In the Philippines, Tarlac State University became the first Meatless Monday-advocating university and together with Sophia School (in Meycauayan, Bulacan) have been implementing Meatless Mondays for the past several months. The results have been encouraging with students and families benefiting from the program. Now more schools are poised to spread the movement all across the country. The Luntiang Lunes group is hoping that each of the 25 million students of all Philippines schools will practice and be benefitted just the same.
I think this is the best move our Philippine educational system has ever done, as far as healthy dietary habits are concerned. I believe that it really would help a lot when the campaign is integrated in the schools themselves.
10. What would you say to those who couldn’t give up their lechon and crispy pata?

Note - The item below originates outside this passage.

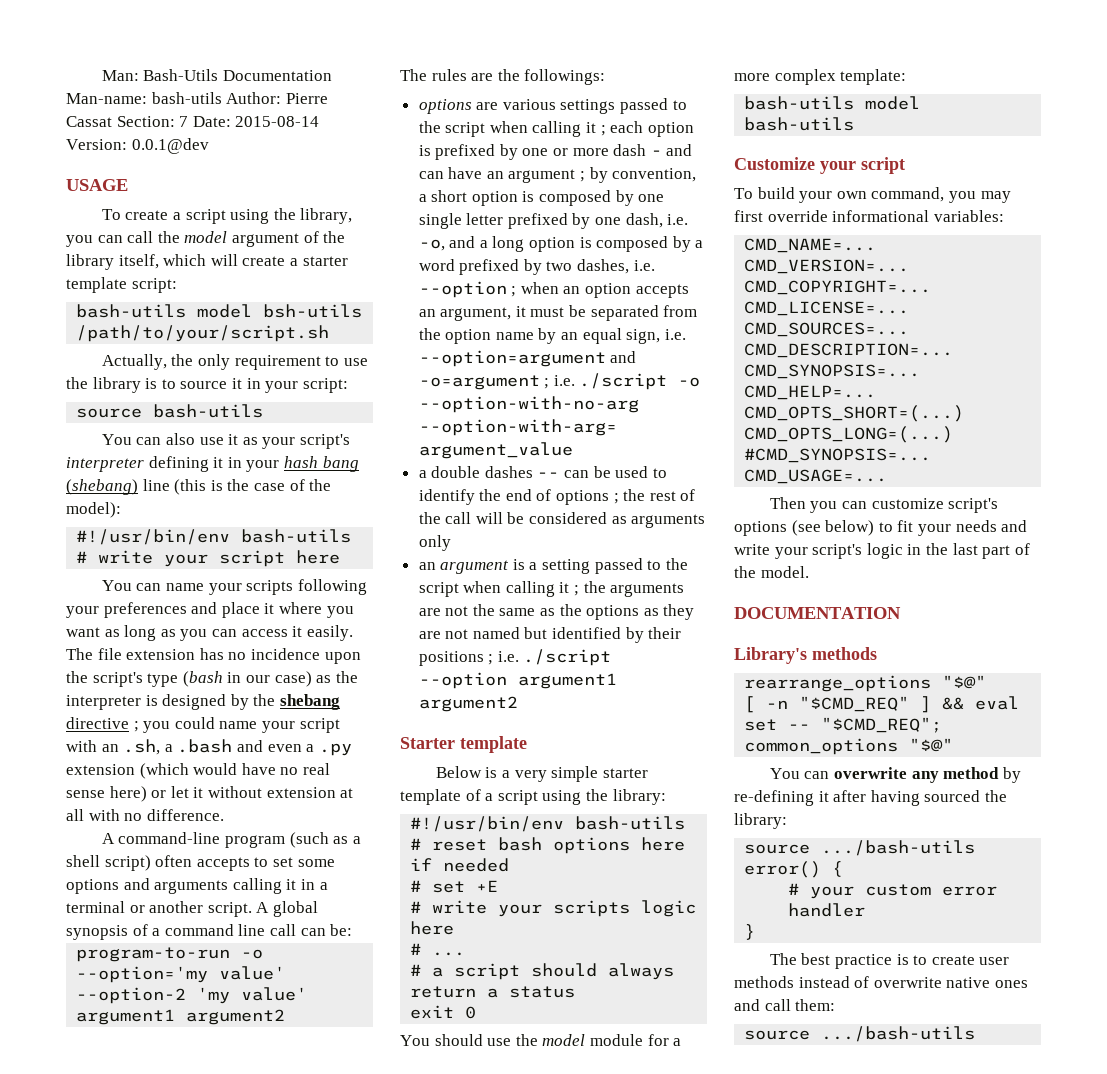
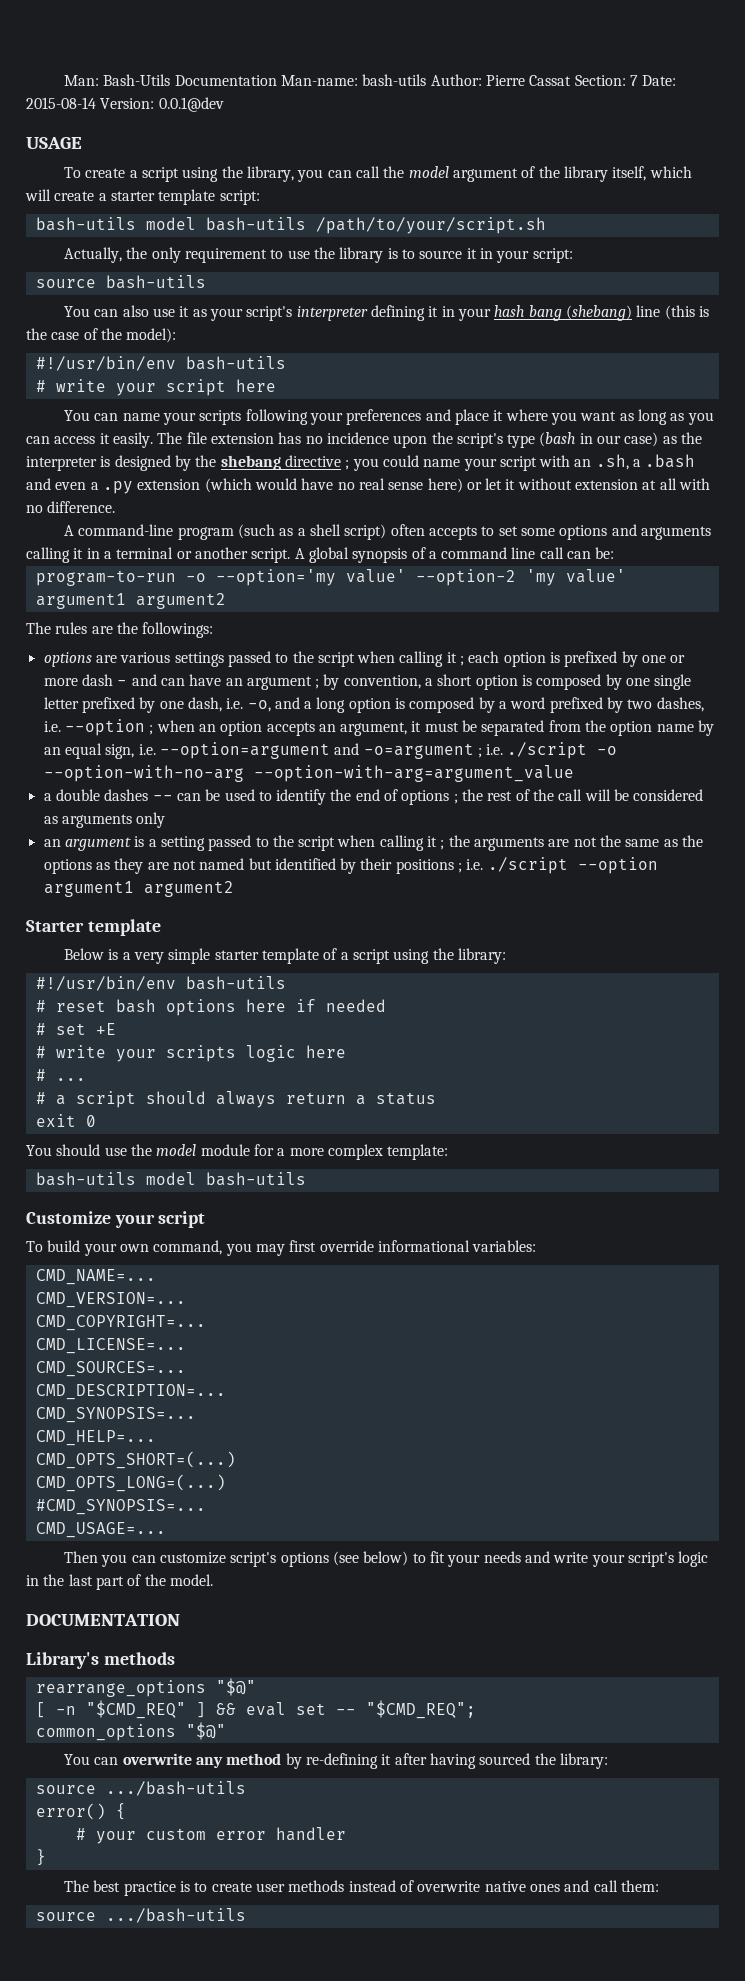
[263,304,363,318] bsh-utils -> [205,217,306,231] bash-utils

Let me quote to you the ‘conclusion’ part of my cookbooks because this will precisely answer this question:
In my long years of teaching people how to cook delicious vegetarian food, there is one thing that I always encourage them to do. I always tell them, “If you can have the chance please take up the process of meditation. It will be very helpful to you. I practice it myself and I teach it free to anyone interested”.
Meditation is a very simple and enjoyable relaxation method for achieving inner happiness and self realization.
Meditation is an ancient process that has been practiced for thousands of years by sages and meditation teachers. It goes hand in hand with the vegetarian diet.
The first effect of meditation is it makes you relaxed. Another effect is you begin to experience a higher happiness within, so you can gradually be able to lessen and eventually give up eating meat, fish and eggs. It becomes very easy to achieve. Automatically, you would want to learn how to cook and eat vegetable food instead.
In other words, the desire to eat meat will begin to drop off. The desire to eat meat is very strong but you will gradually loose the taste for meat. You have to experience a higher happiness in order to break away from the habit of meat eating. The desire will still be there but not so strong anymore that it cannot be overcome.
Through meditation, you can come to a point where you will have inner strength to actually feel and say, “I don’t really need meat, fish, and eggs for proper nutrition. I can give them up. I will give them up.”
The process of meditation begins by hearing - - simply listening to meditation songs or relaxation songs, sometimes called yoga sound. Anyone can practice meditation individually in the privacy of their own homes or together with other people.
Through meditation, your mind and heart becomes gradually cleansed or purified. And then intuitively from within yourself, you will know that meat food is not good for your health and your consciousness. Meditation helps you come to this state.
Through meditation, you can also overcome stress and even deeper problems such as anxiety or emptiness. You can actually begin to experience inner happiness and peace. But most of all, you will begin to understand who you really are.
According to the ancient scriptures and great teachers of meditation, the most important reason for practicing meditation is self-realization. Nothing is more important than knowing who you are and what the purpose of life is.